# Directions for this task
Rewrite the data below with "top-left" changed to "upper-left" and everything else left as is. Leave the pictures out.

[Source records]

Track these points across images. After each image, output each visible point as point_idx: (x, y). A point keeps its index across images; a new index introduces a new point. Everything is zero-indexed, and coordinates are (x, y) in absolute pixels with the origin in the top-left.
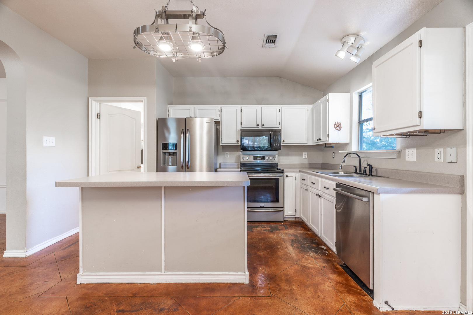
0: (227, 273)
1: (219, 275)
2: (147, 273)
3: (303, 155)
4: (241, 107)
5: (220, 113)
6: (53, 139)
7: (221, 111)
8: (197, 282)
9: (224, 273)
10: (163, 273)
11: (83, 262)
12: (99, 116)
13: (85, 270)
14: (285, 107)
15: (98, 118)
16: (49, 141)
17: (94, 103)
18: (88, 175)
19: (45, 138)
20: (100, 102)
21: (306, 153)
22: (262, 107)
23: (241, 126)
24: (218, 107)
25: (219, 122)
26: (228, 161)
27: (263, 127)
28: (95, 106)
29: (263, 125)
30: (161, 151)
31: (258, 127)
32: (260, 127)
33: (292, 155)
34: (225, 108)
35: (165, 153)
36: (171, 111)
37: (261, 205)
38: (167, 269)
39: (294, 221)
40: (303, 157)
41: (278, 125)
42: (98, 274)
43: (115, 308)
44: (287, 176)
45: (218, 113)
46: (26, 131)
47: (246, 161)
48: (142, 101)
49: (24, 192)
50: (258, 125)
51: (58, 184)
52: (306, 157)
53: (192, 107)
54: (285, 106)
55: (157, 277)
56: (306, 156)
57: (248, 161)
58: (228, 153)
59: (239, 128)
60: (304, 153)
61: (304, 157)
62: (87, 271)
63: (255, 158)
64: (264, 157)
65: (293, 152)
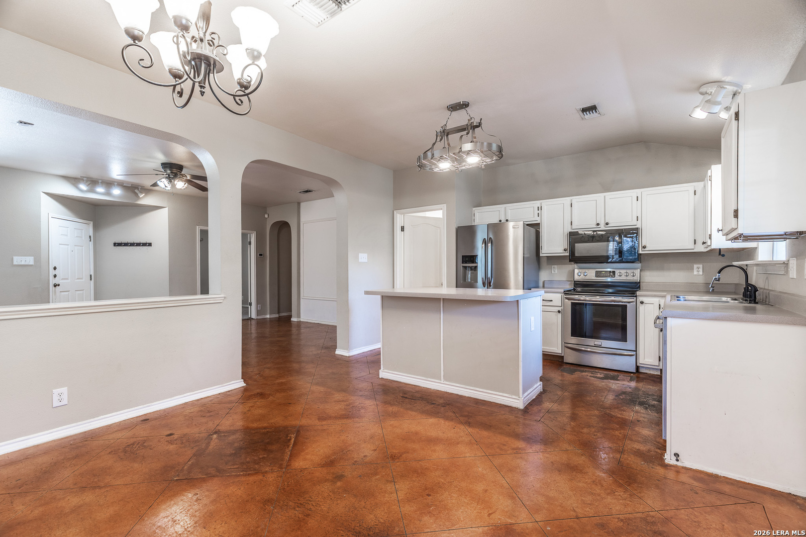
0: (501, 394)
1: (492, 394)
2: (429, 379)
3: (693, 269)
4: (571, 200)
5: (539, 212)
6: (365, 255)
7: (540, 208)
8: (472, 397)
9: (497, 393)
10: (442, 382)
11: (383, 360)
12: (403, 229)
13: (385, 368)
14: (647, 194)
15: (402, 231)
16: (363, 257)
17: (398, 216)
18: (394, 288)
19: (361, 255)
20: (404, 214)
21: (701, 266)
22: (605, 196)
23: (572, 227)
24: (537, 203)
25: (538, 224)
26: (557, 278)
27: (608, 226)
28: (400, 219)
29: (607, 224)
30: (461, 265)
31: (599, 226)
32: (602, 227)
33: (669, 269)
34: (547, 204)
35: (465, 267)
36: (477, 215)
37: (596, 343)
38: (446, 379)
39: (658, 375)
40: (693, 272)
41: (635, 222)
42: (393, 372)
43: (401, 395)
44: (642, 303)
45: (537, 212)
46: (348, 249)
47: (584, 277)
48: (442, 209)
49: (346, 302)
50: (598, 224)
51: (367, 293)
52: (701, 273)
53: (501, 207)
54: (646, 191)
55: (437, 384)
56: (701, 270)
57: (586, 278)
58: (556, 266)
59: (568, 229)
60: (695, 266)
61: (695, 273)
62: (386, 369)
63: (598, 274)
64: (614, 272)
65: (672, 264)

# Output of the task
Track these points across images. After each image, output each visible point as point_idx: (x, y). A point keeps its index across images; a new index introduces a new point. Everything is zero-indexed, and coordinates are (x, y) in absolute pixels with the origin in the upper-left.
0: (227, 273)
1: (219, 275)
2: (147, 273)
3: (303, 155)
4: (241, 107)
5: (220, 113)
6: (53, 139)
7: (221, 111)
8: (197, 282)
9: (224, 273)
10: (163, 273)
11: (83, 262)
12: (99, 116)
13: (85, 270)
14: (285, 107)
15: (98, 118)
16: (49, 141)
17: (94, 103)
18: (88, 175)
19: (45, 138)
20: (100, 102)
21: (306, 153)
22: (262, 107)
23: (241, 126)
24: (218, 107)
25: (219, 122)
26: (228, 161)
27: (263, 127)
28: (95, 106)
29: (263, 125)
30: (161, 151)
31: (258, 127)
32: (260, 127)
33: (292, 155)
34: (225, 108)
35: (165, 153)
36: (171, 111)
37: (261, 205)
38: (167, 269)
39: (294, 221)
40: (303, 157)
41: (278, 125)
42: (98, 274)
43: (115, 308)
44: (287, 176)
45: (218, 113)
46: (26, 131)
47: (246, 161)
48: (142, 101)
49: (24, 192)
50: (258, 125)
51: (58, 184)
52: (306, 157)
53: (192, 107)
54: (285, 106)
55: (157, 277)
56: (306, 156)
57: (248, 161)
58: (228, 153)
59: (239, 128)
60: (304, 153)
61: (304, 157)
62: (87, 271)
63: (255, 158)
64: (264, 157)
65: (293, 152)
0: (501, 394)
1: (492, 394)
2: (429, 379)
3: (693, 269)
4: (571, 200)
5: (539, 212)
6: (365, 255)
7: (540, 208)
8: (472, 397)
9: (497, 393)
10: (442, 382)
11: (383, 360)
12: (403, 229)
13: (385, 368)
14: (647, 194)
15: (402, 231)
16: (363, 257)
17: (398, 216)
18: (394, 288)
19: (361, 255)
20: (404, 214)
21: (701, 266)
22: (605, 196)
23: (572, 227)
24: (537, 203)
25: (538, 224)
26: (557, 278)
27: (608, 226)
28: (400, 219)
29: (607, 224)
30: (461, 265)
31: (599, 226)
32: (602, 227)
33: (669, 269)
34: (547, 204)
35: (465, 267)
36: (477, 215)
37: (596, 343)
38: (446, 379)
39: (658, 375)
40: (693, 272)
41: (635, 222)
42: (393, 372)
43: (401, 395)
44: (642, 303)
45: (537, 212)
46: (348, 249)
47: (584, 277)
48: (442, 209)
49: (346, 302)
50: (598, 224)
51: (367, 293)
52: (701, 273)
53: (501, 207)
54: (646, 191)
55: (437, 384)
56: (701, 270)
57: (586, 278)
58: (556, 266)
59: (568, 229)
60: (695, 266)
61: (695, 273)
62: (386, 369)
63: (598, 274)
64: (614, 272)
65: (672, 264)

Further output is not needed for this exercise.